Given the opportunity I would spend every moment painting landscapes and seascapes in mixed media, my burning passion is to capture my feelings towards nature in my artwork. Light also plays a big part in my artwork, acting as a constant inspiration and helping to create a more inventive picture of the nature around me. Although I prefer to work on location, capturing the true emotion of a scene, I am often confined to my studio where I detach myself from the world to paint from photographs.
I am fortunate to live amongst the stunning back-drop of the Somerset countryside and having a second home by the sea in Cornwall provides endless additional inspiration. Over the years I've developed a special bond with Cornwall stretching back to my childhood when my parents bought a second home in North Cornwall. Now my family is fortunate enough to own that home and all our holidays with children are spent there too. The inspiration of Somerset and Cornwall are endless, and it seldom takes more than a few minutes to find a perfect subject to paint.
It's not only Cornwall and Somerset that offer inspiration. Britain may be full of civilised inhabitants but we need not look far to find wonderful treasures of wild woods, forests and incredible landscapes. Picture a lake, behind the calm water is a myriad of life unseen beneath the depths. In a woodland scene there is a mysterious presence a desire to explore what is on the ground and see what is happening overhead, understanding the importance of this natural vegetation. The nature around us is beautiful and amazing but sometimes uncontrollable and this can often affect my watercolour pieces which seem to have a life and movement of their own, especially when aided by the wind. Throughout every piece of my work I attempt to build-up an engagement with my surroundings, avoiding a controlled systematic approach and refusing to allow my paintings to appear rigid and cold. translating wild places with patterns and impressions of light and shade with colour vitality and inventiveness. I often feel compelled to paint with bright vibrant colours watercolours, acrylic inks, acrylic paints and oils onto textured surfaces.

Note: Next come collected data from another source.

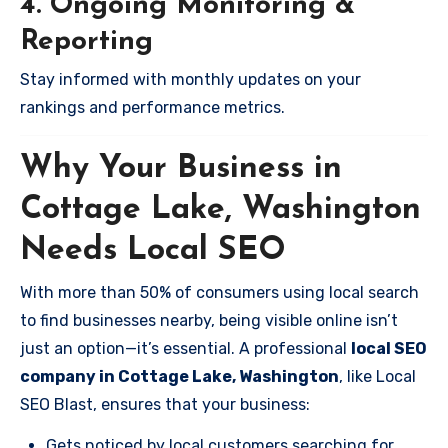
4. Ongoing Monitoring &
Reporting
Stay informed with monthly updates on your
rankings and performance metrics.
Why Your Business in
Cottage Lake, Washington
Needs Local SEO
With more than 50% of consumers using local search
to find businesses nearby, being visible online isn’t
just an option—it’s essential. A professional
local SEO
company in Cottage Lake, Washington
, like Local
SEO Blast, ensures that your business:
Gets noticed by local customers searching for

As most artists will agree, painting can become a little chaotic. When painting on location I attempt to structure my chaos, ensuring all my materials are spread out so that I can work quickly staying ahead of the wind and the sun drying out the paints. When it is really hot and I am perched on a cliff top or sat on a rocky beach it can appear uncomfortable, although I tend to be too lost in my work to notice, which often results in forgetting my sun-cream and getting a bit sunburnt. Strong wind can cause my paintings to be spontaneous, chaotic and definitely unique. Many of the sharper-eyed owners of my artwork have noticed some of my coastal paintings contain sand. Frequently my work can be blown away across the beach and collect sand as it travels, however, I tend to allow the sand to remain as it creates a rustic/organic feeling to each piece.
I like to try to stretch myself with each painting, trying to take it to its limit which can be both challenging and intense. Continually I look to achieve something better and different. When using mixed media and bold mixing of materials my work is always so exciting as it develops. Even if I am painting the same subject over and over, I will experiment with different techniques and materials to keep the inventiveness and intrigue.
I like to break the rules of conforming to traditional painting, it is not about making it look exactly as we see it as a photographic image, but more developing a representation of colour with a sense of expression and style through painting, where every line or mark is an expression of what I see.